SUPPLIED MATERIAL:
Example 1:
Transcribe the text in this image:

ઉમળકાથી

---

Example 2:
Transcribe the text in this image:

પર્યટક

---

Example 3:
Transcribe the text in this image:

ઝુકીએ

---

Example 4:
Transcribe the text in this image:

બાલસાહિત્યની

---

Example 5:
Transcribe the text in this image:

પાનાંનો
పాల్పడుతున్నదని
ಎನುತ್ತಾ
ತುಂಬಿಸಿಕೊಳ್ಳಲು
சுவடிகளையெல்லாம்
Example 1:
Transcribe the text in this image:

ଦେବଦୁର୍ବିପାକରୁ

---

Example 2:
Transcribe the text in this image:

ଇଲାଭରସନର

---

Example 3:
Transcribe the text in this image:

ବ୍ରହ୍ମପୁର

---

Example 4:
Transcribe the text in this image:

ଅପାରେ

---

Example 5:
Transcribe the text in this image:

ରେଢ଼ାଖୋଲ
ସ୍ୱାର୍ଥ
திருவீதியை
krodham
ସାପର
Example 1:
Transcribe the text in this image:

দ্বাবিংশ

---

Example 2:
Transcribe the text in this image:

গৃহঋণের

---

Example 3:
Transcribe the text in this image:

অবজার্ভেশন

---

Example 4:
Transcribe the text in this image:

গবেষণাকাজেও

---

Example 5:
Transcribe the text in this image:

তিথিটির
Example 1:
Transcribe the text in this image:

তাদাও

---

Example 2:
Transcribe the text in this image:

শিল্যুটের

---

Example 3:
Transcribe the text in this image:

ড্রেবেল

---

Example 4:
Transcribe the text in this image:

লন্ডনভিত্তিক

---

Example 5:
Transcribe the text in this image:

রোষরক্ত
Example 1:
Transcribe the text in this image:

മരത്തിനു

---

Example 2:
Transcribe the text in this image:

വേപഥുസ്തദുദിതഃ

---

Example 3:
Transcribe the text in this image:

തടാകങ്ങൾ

STATED EXERCISE: Render every line from the start of the records through the line containing "சுவடிகளையெல்லாம்", inclusive, as a JSON list of strings, one string per line, leaving out blank lines.

EXPECTED ANSWER:
[
  "Example 1:",
  "Transcribe the text in this image:",
  "ઉમળકાથી",
  "---",
  "Example 2:",
  "Transcribe the text in this image:",
  "પર્યટક",
  "---",
  "Example 3:",
  "Transcribe the text in this image:",
  "ઝુકીએ",
  "---",
  "Example 4:",
  "Transcribe the text in this image:",
  "બાલસાહિત્યની",
  "---",
  "Example 5:",
  "Transcribe the text in this image:",
  "પાનાંનો",
  "పాల్పడుతున్నదని",
  "ಎನುತ್ತಾ",
  "ತುಂಬಿಸಿಕೊಳ್ಳಲು",
  "சுவடிகளையெல்லாம்"
]